XBRL slow to gain traction in EU

The European Union is pressing the economic zone’s 27 different national securities regulators to ensure that financial data is reported under a single harmonized format.However, it’s been a slow build.

The regulatory spotlight is focused squarely on the national regulators, but the intramural squabbling between them has skeptics projecting that the single format probably won’t be in place much before 2011.

As a result, capital market inflows into the areas of the EU using euros are lower than they could be. Nevertheless, other global economies are quickly grabbing the opportunity to provide information in a harmonized format to international investors.

In the U.S., for example, roughly 40 large entities voluntarily make their financials available via XBRL- the Extensible Business Reporting Language. Meanwhile Japan’s securities regulator will be making the financial data from its nation’s listed companies available online in XBRL beginning in April.

An XML-based format, XBRL communicates business and financial information via interactive data tags and taxonomies throughout the financial reporting chain. Currently the format is governed and marketed by a international consortium - XBRL International - comprised of roughly 600 organizations, including companies, regulators, government agencies and software vendors.

Also among those joining the XBRL fray is China, where Shang Fulin, chairman of the China Securities Regulatory Commission, pointed out how his country was the first in the world to have mandated XBRL reporting. Since 2003, China has required interactive data filing for the full financials of all listed companies under the rules of both the SCRC and the Shanghai Stock Exchange. The XBRL program has now grown to include more than 800 companies.

Korea took up a voluntary XBRL filing program in 2006. By October 2007, all publicly held companies were required to file financial statements using XBRL on the electronic filing system of its Financial Supervisory Service. Australia’s implementation of interactive data for financial reporting is scheduled for mid-2010, with pilots and proofs-of-concept beginning this year. Israel is slated to come on board with XBRL filing sometime in 2008.

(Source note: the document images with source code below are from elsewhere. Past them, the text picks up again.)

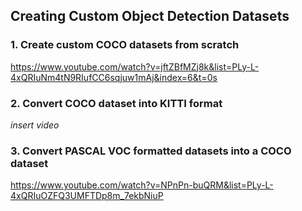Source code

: ## Creating Custom Object Detection Datasets


### 1. Create custom COCO datasets from scratch

https://www.youtube.com/watch?v=jftZBfMZj8k&list=PLy-L-4xQRIuNm4tN9RIufCC6sqjuw1mAj&index=6&t=0s

### 2. Convert COCO dataset into KITTI format

*insert video*

### 3. Convert PASCAL VOC formatted datasets into a COCO dataset

https://www.youtube.com/watch?v=NPnPn-buQRM&list=PLy-L-4xQRIuOZFQ3UMFTDp8m_7ekbNiuP
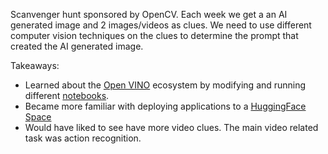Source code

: Scanvenger hunt sponsored by OpenCV. Each week we get a an AI generated image and 2 images/videos as clues. We need to use different computer vision techniques on the clues to determine the prompt that created the AI generated image.

Takeaways:

- Learned about the [Open VINO](https://docs.openvino.ai/latest/index.html) ecosystem by modifying and running different [notebooks](https://github.com/openvinotoolkit/openvino_notebooks). 
- Became more familiar with deploying applications to a [HuggingFace Space](https://huggingface.co/spaces)
- Would have liked to see have more video clues. The main video related task was action recognition.
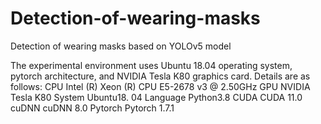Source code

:# Detection-of-wearing-masks
Detection of wearing masks based on YOLOv5 model

The experimental environment uses Ubuntu 18.04 operating system, pytorch architecture, and NVIDIA Tesla K80 graphics card. Details are as follows: 
CPU	            Intel (R) Xeon (R) CPU E5-2678 v3 @ 2.50GHz
GPU	               NVIDIA Tesla K80
System	             Ubuntu18. 04
Language	           Python3.8
CUDA	               CUDA 11.0
cuDNN	               cuDNN 8.0
Pytorch	           Pytorch 1.7.1
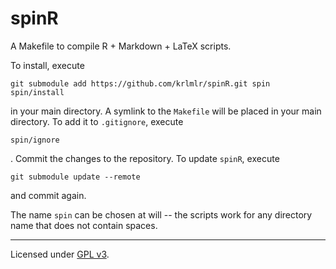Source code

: spinR
=====

A Makefile to compile R + Markdown + LaTeX scripts.

To install, execute

    git submodule add https://github.com/krlmlr/spinR.git spin
    spin/install

in your main directory.  A symlink to the `Makefile` will be placed in your
main directory.  To add it to `.gitignore`, execute

    spin/ignore

.  Commit the changes to the repository.  To update `spinR`, execute

    git submodule update --remote

and commit again.

The name `spin` can be chosen at will -- the scripts work for any directory
name that does not contain spaces.

---------

Licensed under [GPL v3](http://www.gnu.org/copyleft/gpl.html).
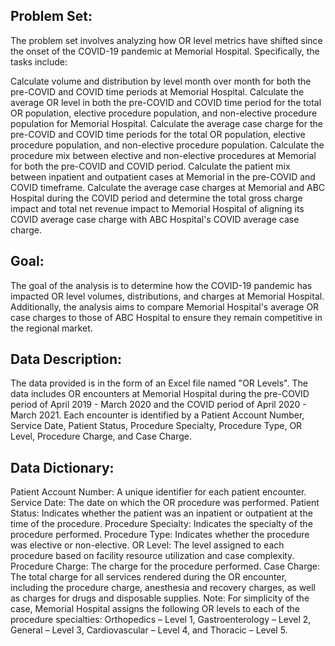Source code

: ## Problem Set:
The problem set involves analyzing how OR level metrics have shifted since the onset of the COVID-19 pandemic at Memorial Hospital. Specifically, the tasks include:

Calculate volume and distribution by level month over month for both the pre-COVID and COVID time periods at Memorial Hospital.
Calculate the average OR level in both the pre-COVID and COVID time period for the total OR population, elective procedure population, and non-elective procedure population for Memorial Hospital.
Calculate the average case charge for the pre-COVID and COVID time periods for the total OR population, elective procedure population, and non-elective procedure population.
Calculate the procedure mix between elective and non-elective procedures at Memorial for both the pre-COVID and COVID period.
Calculate the patient mix between inpatient and outpatient cases at Memorial in the pre-COVID and COVID timeframe.
Calculate the average case charges at Memorial and ABC Hospital during the COVID period and determine the total gross charge impact and total net revenue impact to Memorial Hospital of aligning its COVID average case charge with ABC Hospital's COVID average case charge.
## Goal:
The goal of the analysis is to determine how the COVID-19 pandemic has impacted OR level volumes, distributions, and charges at Memorial Hospital. Additionally, the analysis aims to compare Memorial Hospital's average OR case charges to those of ABC Hospital to ensure they remain competitive in the regional market.

## Data Description:
The data provided is in the form of an Excel file named "OR Levels". The data includes OR encounters at Memorial Hospital during the pre-COVID period of April 2019 - March 2020 and the COVID period of April 2020 - March 2021. Each encounter is identified by a Patient Account Number, Service Date, Patient Status, Procedure Specialty, Procedure Type, OR Level, Procedure Charge, and Case Charge.

## Data Dictionary:

Patient Account Number: A unique identifier for each patient encounter.
Service Date: The date on which the OR procedure was performed.
Patient Status: Indicates whether the patient was an inpatient or outpatient at the time of the procedure.
Procedure Specialty: Indicates the specialty of the procedure performed.
Procedure Type: Indicates whether the procedure was elective or non-elective.
OR Level: The level assigned to each procedure based on facility resource utilization and case complexity.
Procedure Charge: The charge for the procedure performed.
Case Charge: The total charge for all services rendered during the OR encounter, including the procedure charge, anesthesia and recovery charges, as well as charges for drugs and disposable supplies.
Note: For simplicity of the case, Memorial Hospital assigns the following OR levels to each of the procedure specialties: Orthopedics – Level 1, Gastroenterology – Level 2, General – Level 3, Cardiovascular – Level 4, and Thoracic – Level 5.
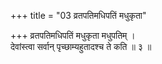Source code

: +++
title = "03 व्रतपतिमधिपतिं मधुकृता"

+++
व्रतपतिमधिपतिं मधुकृता मधुपतिम् ।  
देवांस्त्वा सर्वान् पृच्छाम्यहुतादश्च ते कति ॥ ३ ॥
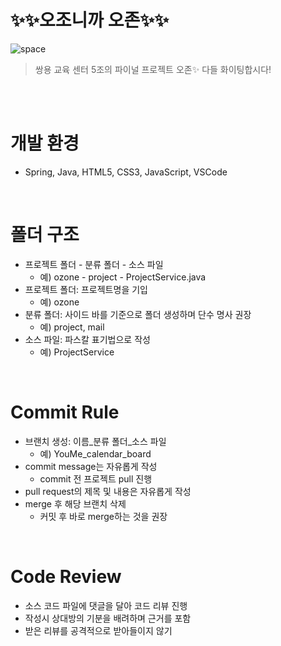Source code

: # ✨✨오조니까 오존✨✨
![space](https://user-images.githubusercontent.com/87955005/153884025-721c0cbd-6263-4a2a-a956-40d10af0d436.png)
> 쌍용 교육 센터 5조의 파이널 프로젝트 오존✨ 다들 화이팅합시다!

<br/><br/>
# 개발 환경
* Spring, Java, HTML5, CSS3, JavaScript, VSCode
<br/>

# 폴더 구조
* 프로젝트 폴더 - 분류 폴더 - 소스 파일
  * 예) ozone - project - ProjectService.java
* 프로젝트 폴더: 프로젝트명을 기입
  * 예) ozone
* 분류 폴더: 사이드 바를 기준으로 폴더 생성하며 단수 명사 권장
  * 예) project, mail
* 소스 파일: 파스칼 표기법으로 작성
  * 예) ProjectService
<br/>

# Commit Rule
* 브랜치 생성: 이름_분류 폴더_소스 파일
  * 예) YouMe_calendar_board
* commit message는 자유롭게 작성
  * commit 전 프로젝트 pull 진행
* pull request의 제목 및 내용은 자유롭게 작성
* merge 후 해당 브랜치 삭제
  * 커밋 후 바로 merge하는 것을 권장
<br/>

# Code Review
* 소스 코드 파일에 댓글을 달아 코드 리뷰 진행
* 작성시 상대방의 기분을 배려하며 근거를 포함
* 받은 리뷰를 공격적으로 받아들이지 않기
<br/>

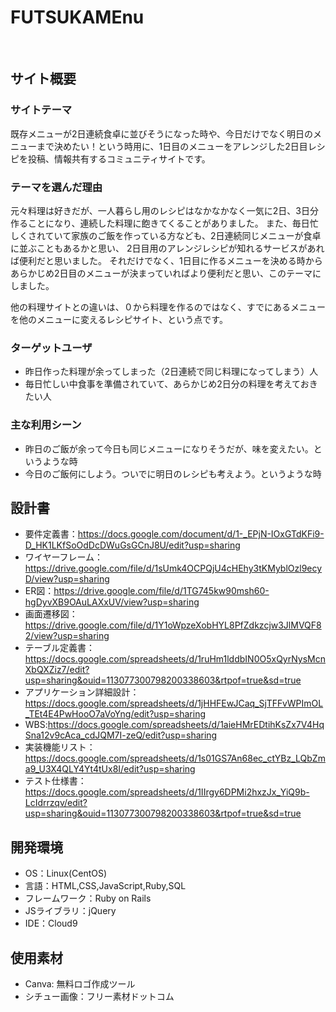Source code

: # FUTSUKAMEnu
<!--ここにアプリ名を入力-->
​
## サイト概要
### サイトテーマ
<!--何を『目的』とし、どのような『分類』なのかを簡潔に書く-->
既存メニューが2日連続食卓に並びそうになった時や、今日だけでなく明日のメニューまで決めたい！という時用に、1日目のメニューをアレンジした2日目レシピを投稿、情報共有するコミュニティサイトです。
### テーマを選んだ理由
<!--なぜこのようなテーマにしたかを説明する-->
元々料理は好きだが、一人暮らし用のレシピはなかなかなく一気に2日、3日分作ることになり、連続した料理に飽きてくることがありました。
また、毎日忙しくされていて家族のご飯を作っている方なども、2日連続同じメニューが食卓に並ぶこともあるかと思い、 2日目用のアレンジレシピが知れるサービスがあれば便利だと思いました。
それだけでなく、1日目に作るメニューを決める時からあらかじめ2日目のメニューが決まっていればより便利だと思い、このテーマにしました。

他の料理サイトとの違いは、０から料理を作るのではなく、すでにあるメニューを他のメニューに変えるレシピサイト、という点です。
### ターゲットユーザ
<!--誰に使ってもらうかを具体的に記載する-->
* 昨日作った料理が余ってしまった（2日連続で同じ料理になってしまう）人
* 毎日忙しい中食事を準備されていて、あらかじめ2日分の料理を考えておきたい人
​
### 主な利用シーン
<!--どのような時に使うのかの状況を記載すること-->
* 昨日のご飯が余って今日も同じメニューになりそうだが、味を変えたい。というような時
* 今日のご飯何にしよう。ついでに明日のレシピも考えよう。というような時

## 設計書
* 要件定義書：https://docs.google.com/document/d/1-_EPjN-IOxGTdKFi9-D_HK1LKfSoOdDcDWuGsGCnJ8U/edit?usp=sharing
* ワイヤーフレーム：https://drive.google.com/file/d/1sUmk4OCPQjU4cHEhy3tKMyblOzl9ecyD/view?usp=sharing
* ER図：https://drive.google.com/file/d/1TG745kw90msh60-hgDyvXB9OAuLAXxUV/view?usp=sharing
* 画面遷移図：https://drive.google.com/file/d/1Y1oWpzeXobHYL8PfZdkzcjw3JlMVQF82/view?usp=sharing
* テーブル定義書：https://docs.google.com/spreadsheets/d/1ruHm1lddbIN0O5xQyrNysMcnXbQXZiz7/edit?usp=sharing&ouid=113077300798200338603&rtpof=true&sd=true
* アプリケーション詳細設計：https://docs.google.com/spreadsheets/d/1jHHFEwJCaq_SjTFFvWPImOL_TEt4E4PwHooO7aVoYng/edit?usp=sharing
* WBS:https://docs.google.com/spreadsheets/d/1aieHMrEDtihKsZx7V4HqSna12v9cAca_cdJQM7I-zeQ/edit?usp=sharing
* 実装機能リスト：https://docs.google.com/spreadsheets/d/1s01GS7An68ec_ctYBz_LQbZma9_U3X4QLY4Yt4tUx8I/edit?usp=sharing
* テスト仕様書：https://docs.google.com/spreadsheets/d/1IIrgy6DPMi2hxzJx_YiQ9b-LcIdrrzqv/edit?usp=sharing&ouid=113077300798200338603&rtpof=true&sd=true

## 開発環境
- OS：Linux(CentOS)
- 言語：HTML,CSS,JavaScript,Ruby,SQL
- フレームワーク：Ruby on Rails
- JSライブラリ：jQuery
- IDE：Cloud9
​
## 使用素材
* Canva: 無料ロゴ作成ツール
* シチュー画像：フリー素材ドットコム
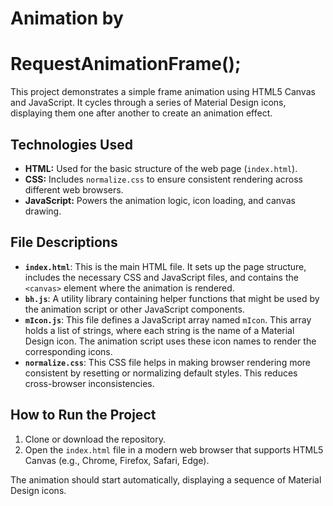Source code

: # Animation by
# RequestAnimationFrame();
This project demonstrates a simple frame animation using HTML5 Canvas and JavaScript. It cycles through a series of Material Design icons, displaying them one after another to create an animation effect. 

## Technologies Used

*   **HTML:** Used for the basic structure of the web page (`index.html`).
*   **CSS:** Includes `normalize.css` to ensure consistent rendering across different web browsers.
*   **JavaScript:** Powers the animation logic, icon loading, and canvas drawing.

## File Descriptions

*   **`index.html`**: This is the main HTML file. It sets up the page structure, includes the necessary CSS and JavaScript files, and contains the `<canvas>` element where the animation is rendered.
*   **`bh.js`**: A utility library containing helper functions that might be used by the animation script or other JavaScript components.
*   **`mIcon.js`**: This file defines a JavaScript array named `mIcon`. This array holds a list of strings, where each string is the name of a Material Design icon. The animation script uses these icon names to render the corresponding icons.
*   **`normalize.css`**: This CSS file helps in making browser rendering more consistent by resetting or normalizing default styles. This reduces cross-browser inconsistencies.

## How to Run the Project

1.  Clone or download the repository.
2.  Open the `index.html` file in a modern web browser that supports HTML5 Canvas (e.g., Chrome, Firefox, Safari, Edge).

The animation should start automatically, displaying a sequence of Material Design icons.
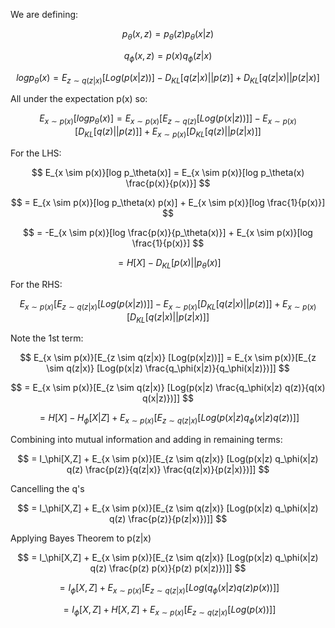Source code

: We are defining:

$$
p_\theta(x,z) = p_\theta(z) p_\theta(x|z)
$$

$$
q_\phi(x,z) = p(x) q_\phi(z|x)
$$


$$
log p_\theta(x) = E_{z \sim q(z|x)} [Log(p(x|z))] - D_{KL}[q(z|x)||p(z)] + D_{KL}[q(z|x)||p(z|x)]
$$

All under the expectation p(x) so:

$$
E_{x \sim p(x)}[log p_\theta(x)] = E_{x \sim p(x)}[E_{z \sim q(z)} [Log(p(x|z))]] - E_{x \sim p(x)}[D_{KL}[q(z)||p(z)]] + E_{x \sim p(x)}[D_{KL}[q(z)||p(z|x)]]
$$

For the LHS:

$$
E_{x \sim p(x)}[log p_\theta(x)] = E_{x \sim p(x)}[log p_\theta(x) \frac{p(x)}{p(x)}]
$$

$$
= E_{x \sim p(x)}[log p_\theta(x) p(x)] + E_{x \sim p(x)}[log \frac{1}{p(x)}]
$$

$$
= -E_{x \sim p(x)}[log \frac{p(x)}{p_\theta(x)}] + E_{x \sim p(x)}[log \frac{1}{p(x)}]
$$

$$
= H[X] - D_{KL}[p(x)||p_\theta(x)]
$$

For the RHS:

$$
E_{x \sim p(x)}[E_{z \sim q(z|x)} [Log(p(x|z))]] - E_{x \sim p(x)}[D_{KL}[q(z|x)||p(z)]] + E_{x \sim p(x)}[D_{KL}[q(z|x)||p(z|x)]]
$$

Note the 1st term:

$$
E_{x \sim p(x)}[E_{z \sim q(z|x)} [Log(p(x|z))]] = E_{x \sim p(x)}[E_{z \sim q(z|x)} [Log(p(x|z) \frac{q_\phi(x|z)}{q_\phi(x|z)})]]
$$

$$
 = E_{x \sim p(x)}[E_{z \sim q(z|x)} [Log(p(x|z) \frac{q_\phi(x|z) q(z)}{q(x) q(x|z)})]]
$$


$$
= H[X] - H_\phi[X|Z] + E_{x \sim p(x)}[E_{z \sim q(z|x)} [Log(p(x|z) q_\phi(x|z) q(z))]]
$$

Combining into mutual information and adding in remaining terms:

$$
= I_\phi[X,Z] + E_{x \sim p(x)}[E_{z \sim q(z|x)} [Log(p(x|z) q_\phi(x|z) q(z) \frac{p(z)}{q(z|x)} \frac{q(z|x)}{p(z|x)})]]
$$

Cancelling the q's

$$
= I_\phi[X,Z] + E_{x \sim p(x)}[E_{z \sim q(z|x)} [Log(p(x|z) q_\phi(x|z) q(z) \frac{p(z)}{p(z|x)})]]
$$

Applying Bayes Theorem to p(z|x)

$$
= I_\phi[X,Z] + E_{x \sim p(x)}[E_{z \sim q(z|x)} [Log(p(x|z) q_\phi(x|z) q(z) \frac{p(z) p(x)}{p(z) p(x|z)})]]
$$

$$
= I_\phi[X,Z] + E_{x \sim p(x)}[E_{z \sim q(z|x)} [Log(q_\phi(x|z) q(z) p(x))]]
$$

$$
= I_\phi[X,Z] + H[X,Z] + E_{x \sim p(x)}[E_{z \sim q(z|x)} [Log(p(x))]]
$$
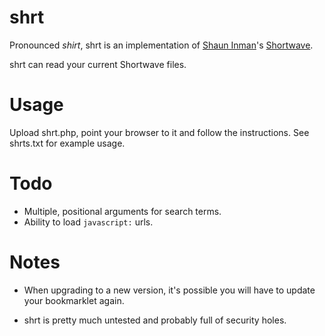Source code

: # shrt
Pronounced *shirt*, shrt is an implementation of [Shaun Inman](http://shauninman.com/)'s [Shortwave](http://shortwaveapp.com/).

shrt can read your current Shortwave files.


# Usage
Upload shrt.php, point your browser to it and follow the instructions. See shrts.txt for example usage.


# Todo
* Multiple, positional arguments for search terms.
* Ability to load `javascript:` urls.


# Notes
* When upgrading to a new version, it's possible you will have to update your bookmarklet again.

* shrt is pretty much untested and probably full of security holes.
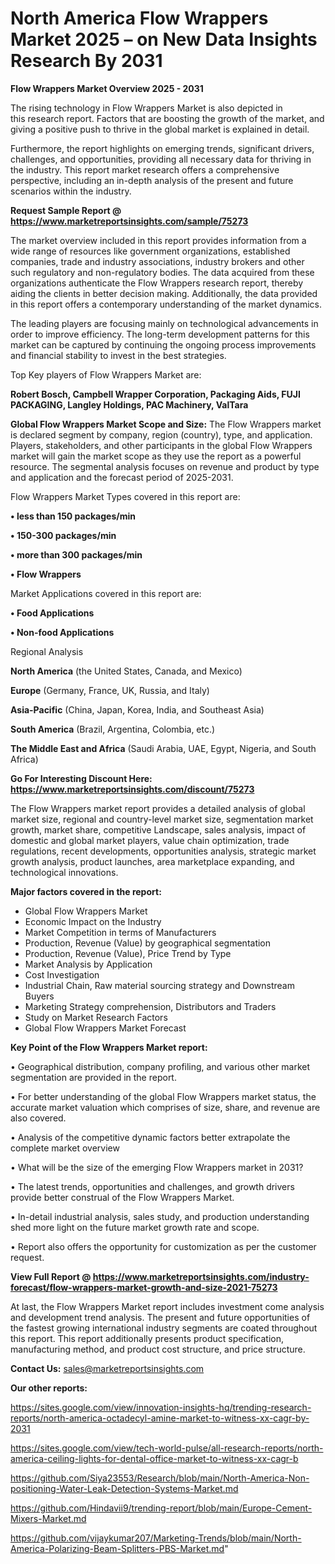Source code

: # North America Flow Wrappers Market 2025 – on New Data Insights Research By 2031

<Strong> Flow Wrappers Market Overview 2025 - 2031</strong>

The rising technology in Flow Wrappers Market is also depicted in this research report. Factors that are boosting the growth of the market, and giving a positive push to thrive in the global market is explained in detail.

Furthermore, the report highlights on emerging trends, significant drivers, challenges, and opportunities, providing all necessary data for thriving in the industry. This report market research offers a comprehensive perspective, including an in-depth analysis of the present and future scenarios within the industry.

<strong>Request Sample Report @ <a href=https://www.marketreportsinsights.com/sample/75273>https://www.marketreportsinsights.com/sample/75273</a></strong>

The market overview included in this report provides information from a wide range of resources like government organizations, established companies, trade and industry associations, industry brokers and other such regulatory and non-regulatory bodies. The data acquired from these organizations authenticate the Flow Wrappers research report, thereby aiding the clients in better decision making. Additionally, the data provided in this report offers a contemporary understanding of the market dynamics.

The leading players are focusing mainly on technological advancements in order to improve efficiency. The long-term development patterns for this market can be captured by continuing the ongoing process improvements and financial stability to invest in the best strategies.

Top Key players of Flow Wrappers Market are:

<strong>Robert Bosch, Campbell Wrapper Corporation, Packaging Aids, FUJI PACKAGING, Langley Holdings, PAC Machinery, ValTara</strong>

<strong><b>Global Flow Wrappers Market Scope and Size:</b></strong>
The Flow Wrappers market is declared segment by company, region (country), type, and application. Players, stakeholders, and other participants in the global Flow Wrappers market will gain the market scope as they use the report as a powerful resource. The segmental analysis focuses on revenue and product by type and application and the forecast period of 2025-2031.

Flow Wrappers Market Types covered in this report are:

<strong>• less than 150 packages/min

• 150-300 packages/min

• more than 300 packages/min

• Flow Wrappers</strong>

Market Applications covered in this report are:

<strong>• Food Applications

• Non-food Applications</strong> 

Regional Analysis

<strong>North America</strong> (the United States, Canada, and Mexico)

<strong>Europe</strong> (Germany, France, UK, Russia, and Italy)

<strong>Asia-Pacific</strong> (China, Japan, Korea, India, and Southeast Asia)

<strong>South America</strong> (Brazil, Argentina, Colombia, etc.)

<strong>The Middle East and Africa</strong> (Saudi Arabia, UAE, Egypt, Nigeria, and South Africa)

<strong>Go For Interesting Discount Here: <a href=https://www.marketreportsinsights.com/discount/75273>https://www.marketreportsinsights.com/discount/75273</a></strong>

The Flow Wrappers market report provides a detailed analysis of global market size, regional and country-level market size, segmentation market growth, market share, competitive Landscape, sales analysis, impact of domestic and global market players, value chain optimization, trade regulations, recent developments, opportunities analysis, strategic market growth analysis, product launches, area marketplace expanding, and technological innovations.

<strong><b>Major factors covered in the report:</b></strong>
<ul>
  <li>Global Flow Wrappers Market </li>
  <li>Economic Impact on the Industry</li>
  <li>Market Competition in terms of Manufacturers</li>
  <li>Production, Revenue (Value) by geographical segmentation</li>
  <li>Production, Revenue (Value), Price Trend by Type</li>
  <li>Market Analysis by Application</li>
  <li>Cost Investigation</li>
  <li>Industrial Chain, Raw material sourcing strategy and Downstream Buyers</li>
  <li>Marketing Strategy comprehension, Distributors and Traders</li>
  <li>Study on Market Research Factors</li>
  <li>Global Flow Wrappers Market Forecast</li>
</ul>

<strong><b>Key Point of the Flow Wrappers Market report:</b></strong>

• Geographical distribution, company profiling, and various other market segmentation are provided in the report.

• For better understanding of the global Flow Wrappers market status, the accurate market valuation which comprises of size, share, and revenue are also covered.

• Analysis of the competitive dynamic factors better extrapolate the complete market overview

• What will be the size of the emerging Flow Wrappers market in 2031?

• The latest trends, opportunities and challenges, and growth drivers provide better construal of the Flow Wrappers Market.

• In-detail industrial analysis, sales study, and production understanding shed more light on the future market growth rate and scope.

• Report also offers the opportunity for customization as per the customer request.

<strong><b>View Full Report @ <a href=https://www.marketreportsinsights.com/industry-forecast/flow-wrappers-market-growth-and-size-2021-75273>https://www.marketreportsinsights.com/industry-forecast/flow-wrappers-market-growth-and-size-2021-75273</a></b></strong>


At last, the Flow Wrappers Market report includes investment come analysis and development trend analysis. The present and future opportunities of the fastest growing international industry segments are coated throughout this report. This report additionally presents product specification, manufacturing method, and product cost structure, and price structure.

<strong>Contact Us:</strong>
sales@marketreportsinsights.com

<strong>Our other reports:</strong>

<a href=https://sites.google.com/view/innovation-insights-hq/trending-research-reports/north-america-octadecyl-amine-market-to-witness-xx-cagr-by-2031>https://sites.google.com/view/innovation-insights-hq/trending-research-reports/north-america-octadecyl-amine-market-to-witness-xx-cagr-by-2031</a>

<a href=https://sites.google.com/view/tech-world-pulse/all-research-reports/north-america-ceiling-lights-for-dental-office-market-to-witness-xx-cagr-b>https://sites.google.com/view/tech-world-pulse/all-research-reports/north-america-ceiling-lights-for-dental-office-market-to-witness-xx-cagr-b</a>

<a href=https://github.com/Siya23553/Research/blob/main/North-America-Non-positioning-Water-Leak-Detection-Systems-Market.md>https://github.com/Siya23553/Research/blob/main/North-America-Non-positioning-Water-Leak-Detection-Systems-Market.md</a>

<a href=https://github.com/Hindavii9/trending-report/blob/main/Europe-Cement-Mixers-Market.md>https://github.com/Hindavii9/trending-report/blob/main/Europe-Cement-Mixers-Market.md</a>

<a href=https://github.com/vijaykumar207/Marketing-Trends/blob/main/North-America-Polarizing-Beam-Splitters-PBS-Market.md>https://github.com/vijaykumar207/Marketing-Trends/blob/main/North-America-Polarizing-Beam-Splitters-PBS-Market.md</a>"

In the EU, only the Spanish national securities regulator collects data and then publishes it in XBRL online, making Spain the XBRL leader in Europe by default. However, there are piecemeal XBRL adoptions, such as the Belgian National Bank, which introduced the system in 2004. In the U.K., XBRL will be compulsory after March 31, 2010.

However, pressure is building from the European Parliament for a cohesive EU approach to XBRL.

Ieke van den Burg, a member of the parliament’s important Economic & Monetary Affairs Committee, or Econ, recently forwarded a suggestion to promote XBRL, proposing that, “It should be made easier for companies to register and to prepare, file and publish statutory information.” She recommended that this be done “electronically, in interoperable business regions [and] strongly promotes the used of a new technology such as XBRL.”

She emphasized that such information should be easily accessible for investors, creditors and employees. She said that there’s enthusiasm in the European Parliament to streamline that flow, but some companies remain resistant.

Furthermore, banks complying with the Basel II legislative program still have to report capital figures under the 27 different national formats.

In October, the European Commission recommended that “the storage mechanisms are able to interconnect electronically to each other, so that investors can easily accede to financial information on listed companies.”

The EU’s Transparency Directive had been scheduled for implementation into all 27 national legislations by January 2007. That directive strives to enhance transparency in EU capital markets, improving investor protection and market efficiency. It established rules for the disclosure of periodic financial reports and of major shareholdings for companies whose securities are trading on regulated EU markets.

However, in 2008, those still noncompliant include Cyprus, the Czech Republic, Hungary, Luxembourg, the Netherlands and Poland.

Under the directive, no longer could a finance director hold back until the next quarterly report is due. Under upgrade rules of disclosure, there’s a requirement to report on a “timely basis.”